Schon vor der Anhörung hatte Shelby erklärt, er sei "äußerst enttäuscht" und wisse noch nicht, ob er für ihn stimmen werde. Das ist insofern bemerkenswert, als Bernanke Republikaner ist und 2006 vom damaligen Präsident George Bush erstmals nominiert wurde. Fast alle namhaften Ökonomen glauben, dass die US-Notenbank vor einem Jahr mit ihrer aggressiven Politik eine Wiederholung der Weltwirtschaftskrise verhindert hat.

Nicht so gut sieht Bernankes Bilanz aus der Zeit vor Ausbruch der Krise aus. Einige hässliche Fragen gibt es auch zu seiner Rolle im September 2008. Zur Vergangenheit: Wie die inzwischen veröffentlichten Protokolle der Fed aus dem Jahr 2003 zeigen, hat Bernanke die Politik seines Vorgängers Alan Greenspan in dieser Zeit uneingeschränkt gestützt. Obwohl die amerikanische Wirtschaft damals kräftig wuchs, senkte die Fed den Leitzins auf 1,0 Prozent, weil sie eine Deflation fürchtete. Heute weiß man, dass dies wesentlich zur Spekulationsblase auf den Immobilienmärkten beitrug.

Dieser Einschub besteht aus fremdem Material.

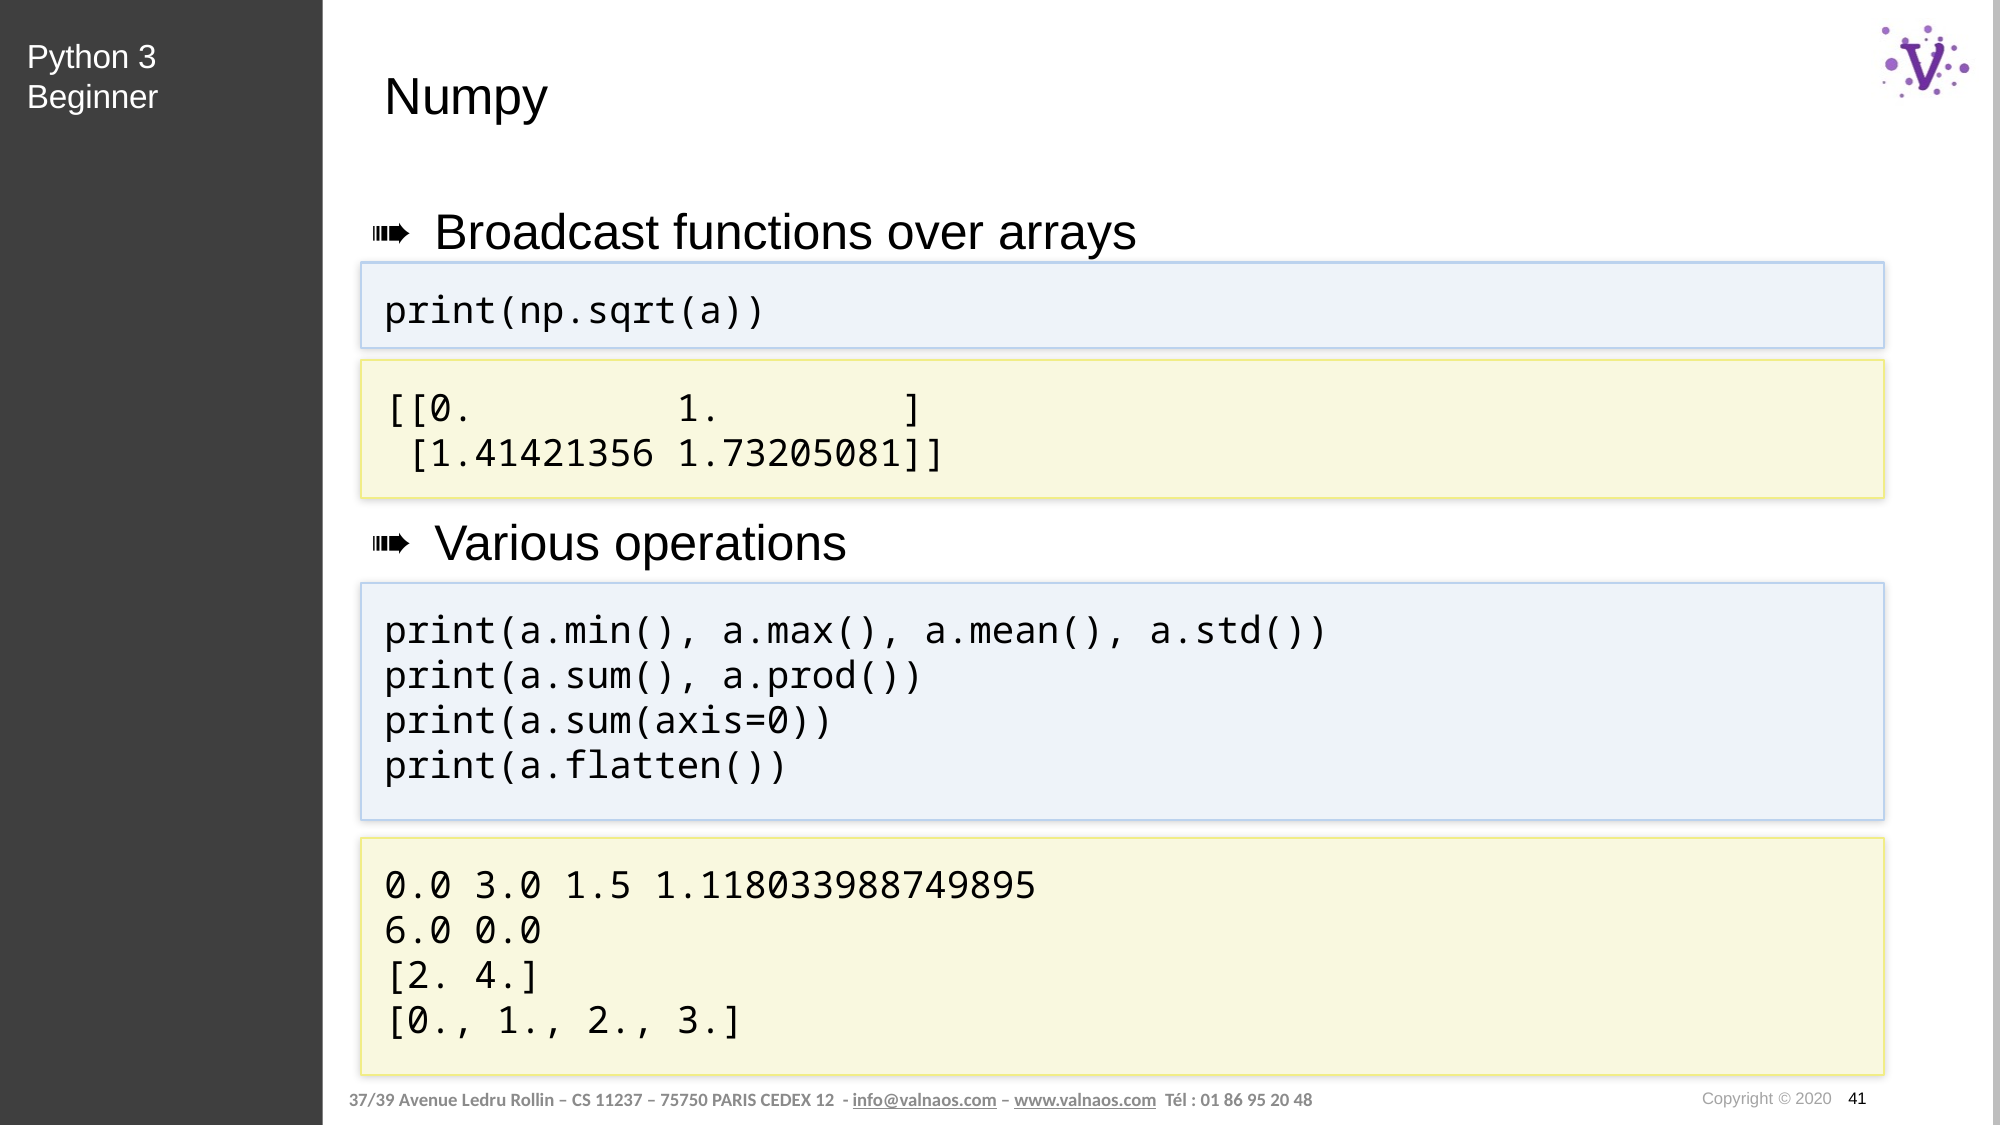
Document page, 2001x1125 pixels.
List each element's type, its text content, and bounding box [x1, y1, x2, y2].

Zwei Jahre später warnte Bernanke zwar in einer weitsichtigen Rede vor den gefährlichen Kapitalströmen aus Asien in Richtung Amerika. Die Ursache dieses Phänomens, das er "Sparschwemme" nannte, sah er jedoch ausschließlich in Asien und konnte daher für die Fed keinen Grund zum Handeln erkennen. Viele kritisieren außerdem, dass die Notenbank, trotz eindeutiger Warnungen nicht gegen die oft betrügerischen Praktiken der Hypothekenbanken eingeschritten ist.